Friday, April 29, 2011

throwing a fit.

last week at this time, i imagined things completely different than they are now. it makes me a little sad.

i've had a difficult couple of weeks. my skill in hiding this is scary. i'm still struggling. surface level it may seem like i'm whining, but it goes past that.

i threw a fit to God this week. i'm telling you all this in a effort to be transparent and without much other outlet, here it is. i am embarrassed and ashamed of it. but me and God are good again. that is the amazing thing about grace. i can act like a complete child and be upset that i don't get my way and God is there waiting with open arms when i decided to stop the tantrum.

i suppose i could honestly say i struggle with finding God's path for me. i really think i'm not on it. if i am on it, then i'm struggling with waiting. waiting, waiting, waiting. i need to meditate on that more. because my life is moving at a much slower speed than the people around me and it's starting to bother me a little bit.

i keep toying with the idea of going back to school. i know i need to do it. i'm just nothing sure for what. my masters? ok, well in what then? maybe my teaching degree? ok then that means the bachelors degree i have now was kinda pointless. and if i go back to school, that means i'm stuck here for a couple more years. something i really don't want. then maybe i could move, then go back to school. but who knows when someone outside of southeast michigan will hire me? and do i want to put off further education that long? and if i'm working full time and going to school when will i ever find time to see my friends, run, meet someone?

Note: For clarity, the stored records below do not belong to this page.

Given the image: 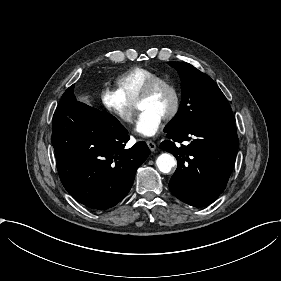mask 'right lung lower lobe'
<instances>
[{"mask_svg": "<svg viewBox=\"0 0 281 281\" xmlns=\"http://www.w3.org/2000/svg\"><path fill=\"white\" fill-rule=\"evenodd\" d=\"M73 90L74 85L65 91L53 116L58 173L74 199L106 210L127 195L150 150L143 141L124 149L126 128L109 113L78 102Z\"/></svg>", "mask_w": 281, "mask_h": 281, "instance_id": "obj_1", "label": "right lung lower lobe"}]
</instances>
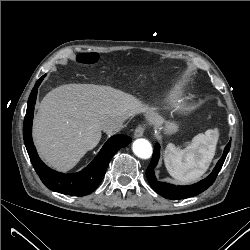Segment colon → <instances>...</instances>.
I'll list each match as a JSON object with an SVG mask.
<instances>
[{
  "label": "colon",
  "instance_id": "colon-1",
  "mask_svg": "<svg viewBox=\"0 0 250 250\" xmlns=\"http://www.w3.org/2000/svg\"><path fill=\"white\" fill-rule=\"evenodd\" d=\"M98 57L94 53H81L77 56V62L86 66L95 64Z\"/></svg>",
  "mask_w": 250,
  "mask_h": 250
}]
</instances>
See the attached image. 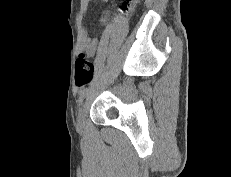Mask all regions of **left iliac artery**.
I'll return each instance as SVG.
<instances>
[{
  "label": "left iliac artery",
  "mask_w": 231,
  "mask_h": 177,
  "mask_svg": "<svg viewBox=\"0 0 231 177\" xmlns=\"http://www.w3.org/2000/svg\"><path fill=\"white\" fill-rule=\"evenodd\" d=\"M87 93H88V88L87 87L80 91L79 99H78L79 105L83 102V100H84L85 96L87 95Z\"/></svg>",
  "instance_id": "44dca946"
}]
</instances>
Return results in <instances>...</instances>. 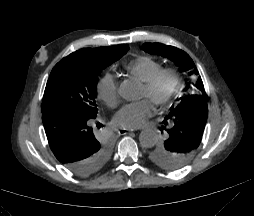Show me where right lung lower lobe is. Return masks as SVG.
Segmentation results:
<instances>
[{
  "mask_svg": "<svg viewBox=\"0 0 254 216\" xmlns=\"http://www.w3.org/2000/svg\"><path fill=\"white\" fill-rule=\"evenodd\" d=\"M42 121L55 157L74 174L85 176L102 151L94 136L93 119L69 110L52 109L42 113Z\"/></svg>",
  "mask_w": 254,
  "mask_h": 216,
  "instance_id": "obj_1",
  "label": "right lung lower lobe"
}]
</instances>
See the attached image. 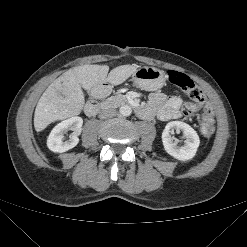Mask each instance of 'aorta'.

although i often wonder how i will ever meet someone. i don't get out like that. and i'm so fed up with the online crap, that seems like dead end too. i know God will bring me someone, but i'm at a loss of how much i have to put into it. do i just sit here and my future special dude will just appear? i don't think that's possible. but then again, with God, all things are possible.

these are the circles i run in my head. fun, eh?

i need to just pray pray pray. God will show me. i just gotta learn to be shown. and accept that what God has for me is what is perfect. and that i don't know what the outcome will be.

and knowing is half the battle.

Friday, April 15, 2011

Random Confession #4


I will drive out of my way for Snapple Peach Iced Tea.

It's true.

Thankfully I work near a gas station that sells them, but it's rare. I know two places that sell it. Meijer gas station, and the BP Station on Allen Road near Northline. Oh and the gas station by Mr. Quick's movie theatre.

It's so goooood. Reminds me of my younger years, (haha).

They are also a good learning tool, since there is a random fact on the inside of the bottle cap. The one I have today is: President William McKinley had a pet parrot that he named "Washington Post". I get to learn and have a delicious beverage as well.

That's all.
God Bless :)

Friday, April 8, 2011

In a box.

Anyone else struggle with what is in your head for your reasons or for God's reasons? It's very egocentric for me to think I'm the only one struggling through these things. I know I'm not, but sometimes it certainly feels like it.

I have all these things on my mind that I want and sometimes feel like I need to do. It's difficult distinguishing whether it's me or God that wants these things.

One, my intense, and sometimes mind numbing need to be someplace else. I love my friends, and my church but I still really feel like this isn't where I'm supposed to be. I can't possibly understand what I'm doing here. But that's the kicker. We don't see, we can't see, not until it's all played out and you have that "ah ha" moment where everything makes sense. I haven't had one of those in a LONG time.

Being other places only increases that desire. Chicago was a wonderful, great, amazing experience. I'm glad I spent that time with my friends, and getting to be somewhere else for a change. And I can see myself living there. I really can. Being part of the bustling urban lifestyle, selling my car, and taking the train everywhere. Or my bike, or just walk. I LOVE the idea of that.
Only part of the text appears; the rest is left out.